If Jonathan Trott at his imperious best is back in it next summer, much of the damage will have been restored.

Comebacks: A tale of big hits and sad misses

Marcus Trescothick

The former England opener was instrumental in the side that won back the Ashes in 2005 but that winter, like Trott, he had to return home from the tour of India suffering from a stress-related illness. He was recalled for the 2006-07 Ashes but had to fly home after just two weeks. He never played for England again, though continues to represent Somerset.

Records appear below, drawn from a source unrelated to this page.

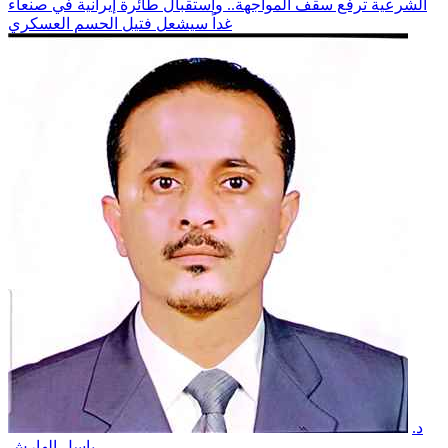
الشرعية ترفع سقف المواجهة.. واستقبال طائرة إيرانية في صنعاء
غداً سيشعل فتيل الحسم العسكري
د.
باسل الهارش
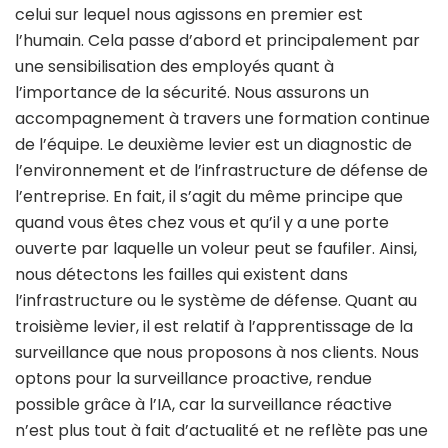
celui sur lequel nous agissons en premier est
l’humain. Cela passe d’abord et principalement par
une sensibilisation des employés quant à
l’importance de la sécurité. Nous assurons un
accompagnement à travers une formation continue
de l’équipe. Le deuxième levier est un diagnostic de
l’environnement et de l’infrastructure de défense de
l’entreprise. En fait, il s’agit du même principe que
quand vous êtes chez vous et qu’il y a une porte
ouverte par laquelle un voleur peut se faufiler. Ainsi,
nous détectons les failles qui existent dans
l’infrastructure ou le système de défense. Quant au
troisième levier, il est relatif à l’apprentissage de la
surveillance que nous proposons à nos clients. Nous
optons pour la surveillance proactive, rendue
possible grâce à l’IA, car la surveillance réactive
n’est plus tout à fait d’actualité et ne reflète pas une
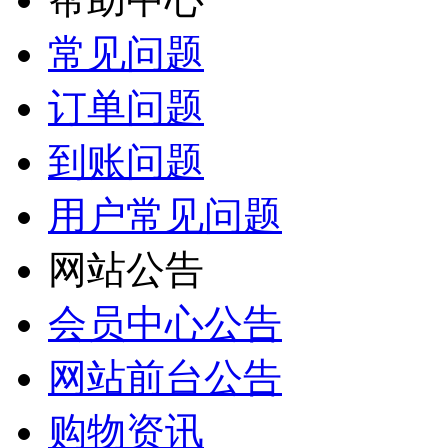
常见问题
订单问题
到账问题
用户常见问题
网站公告
会员中心公告
网站前台公告
购物资讯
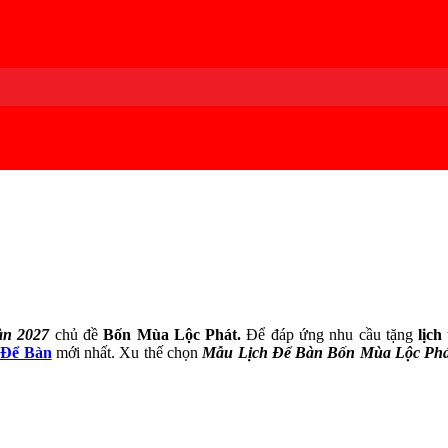
àn 2027
chủ đề
Bốn Mùa Lộc Phát.
Để đáp ứng nhu cầu tặng
lịch
 Để Bàn
mới nhất. Xu thế chọn
Mẫu Lịch Để Bàn Bốn Mùa Lộc Ph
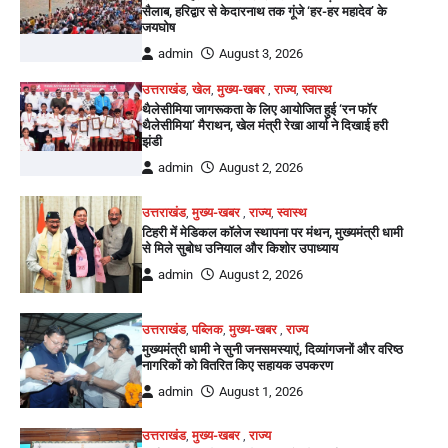
सैलाब, हरिद्वार से केदारनाथ तक गूंजे ‘हर-हर महादेव’ के
जयघोष
admin
August 3, 2026
उत्तराखंड
,
खेल
,
मुख्य-खबर
,
राज्य
,
स्वास्थ
थैलेसीमिया जागरूकता के लिए आयोजित हुई ‘रन फॉर
थैलेसीमिया’ मैराथन, खेल मंत्री रेखा आर्या ने दिखाई हरी
झंडी
admin
August 2, 2026
उत्तराखंड
,
मुख्य-खबर
,
राज्य
,
स्वास्थ
टिहरी में मेडिकल कॉलेज स्थापना पर मंथन, मुख्यमंत्री धामी
से मिले सुबोध उनियाल और किशोर उपाध्याय
admin
August 2, 2026
उत्तराखंड
,
पब्लिक
,
मुख्य-खबर
,
राज्य
मुख्यमंत्री धामी ने सुनी जनसमस्याएं, दिव्यांगजनों और वरिष्ठ
नागरिकों को वितरित किए सहायक उपकरण
admin
August 1, 2026
उत्तराखंड
,
मुख्य-खबर
,
राज्य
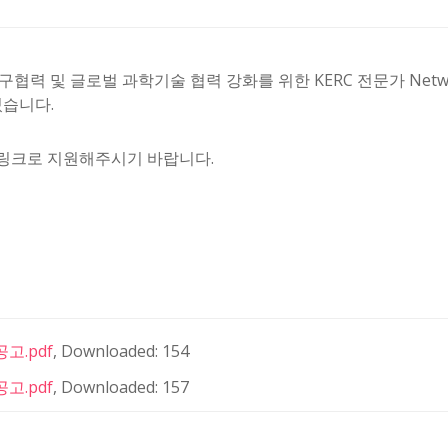
한-유럽 연구협력 및 글로벌 과학기술 협력 강화를 위한 KERC 전문가 Ne
있습니다.
링크로 지원해주시기 바랍니다.
고.pdf
, Downloaded: 154
고.pdf
, Downloaded: 157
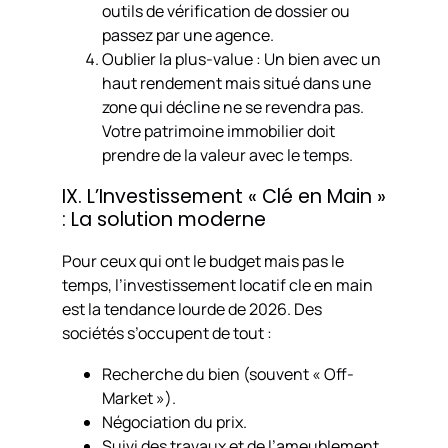
outils de vérification de dossier ou
passez par une agence.
Oublier la plus-value : Un bien avec un
haut rendement mais situé dans une
zone qui décline ne se revendra pas.
Votre patrimoine immobilier doit
prendre de la valeur avec le temps.
IX. L’Investissement « Clé en Main »
: La solution moderne
Pour ceux qui ont le budget mais pas le
temps, l’investissement locatif cle en main
est la tendance lourde de 2026. Des
sociétés s’occupent de tout :
Recherche du bien (souvent « Off-
Market »).
Négociation du prix.
Suivi des travaux et de l’ameublement.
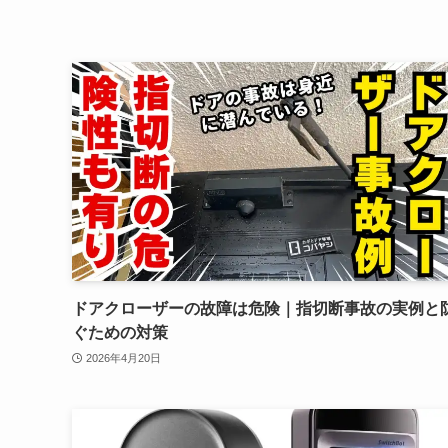
ドアクローザーの故障は危険｜指切断事故の実例と
ぐための対策
2026年4月20日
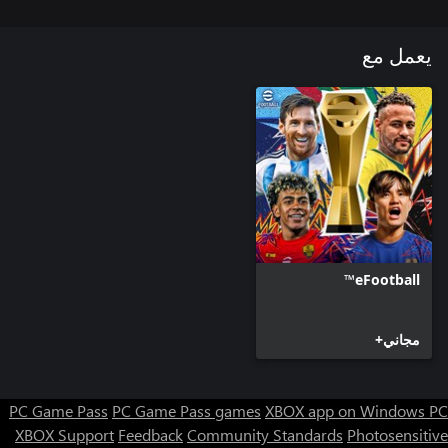
‏*يمكن الحصول على عملات eFootball™ داخل اللعبة واستخدامها
يعمل مع
لأغراض متنوعة، مثل التعاقد مع لاعبين يتم اختيارهم عشوائيًا أو فتح
‏*يدعم هذا المنتج ألعاب عبر الأجيال متعددة اللاعبين بين مستخدمي
‪Xbox One‬ و‪Xbox Series X|S‬.
eFootball™
مجاني+
PC Game Pass
PC Game Pass games
XBOX app on Windows PC
XBOX Support
Feedback
Community Standards
Photosensitive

Marcus Trescothick flew back from the 2006-07 Ashes tour after just two weeks (Getty)
Marcus Trescothick flew back from the 2006-07 Ashes tour after just two weeks (Getty) (Getty Images)

Sir Ian Botham

In 1986, Botham was suspended for two months after admitting that he had smoked cannabis in the West Indies. Returning at the end of the season, he took two wickets against New Zealand with his second and 12th balls to surpass Dennis Lillee’s world record of 355 Test wickets, and hit a brilliant 138 in the first Ashes Test.

Geoffrey Boycott

From 1974-77 the England opener made himself unavailable on the grounds he had lost the appetite for cricket and the stress had become too much. He returned with a century against Australia at Trent Bridge, and another at his home ground Headingley, becoming the first player to score his 100th first-class century in a Test match.

Mike Gatting

Having captained England for two years, Gatting was sacked in 1988 after an alleged sexual encounter with a barmaid. He then led a rebel tour to apartheid South Africa in 1990, for which he was banned for three years. He returned in 1993, in time to face the “ball of the century” from Shane Warne.

Thomas Bristow

Lions squads

Provisional England Lions squad v South Africa A:

J M Bairstow, G S Ballance (both Yorks), S W Billings (Kent), J A Brooks, A Z Lees, A Lyth (all Yorks), C Overton (Somerset), L E Plunkett (Yorks), W B Rankin (Warks), A U Rashid (Yorks), A E N Riley (Kent), S D Robson (Middx), I J L Trott (Warks), J M Vince (Hants).

Provisional one-day squad Bairstow, Ballance, Billings, Brooks, Lees, Lyth, Overton, S D Parry (Lancs), S R Patel (Notts), Plunkett, Rankin, Rashid, J J Roy (Surrey), Vince.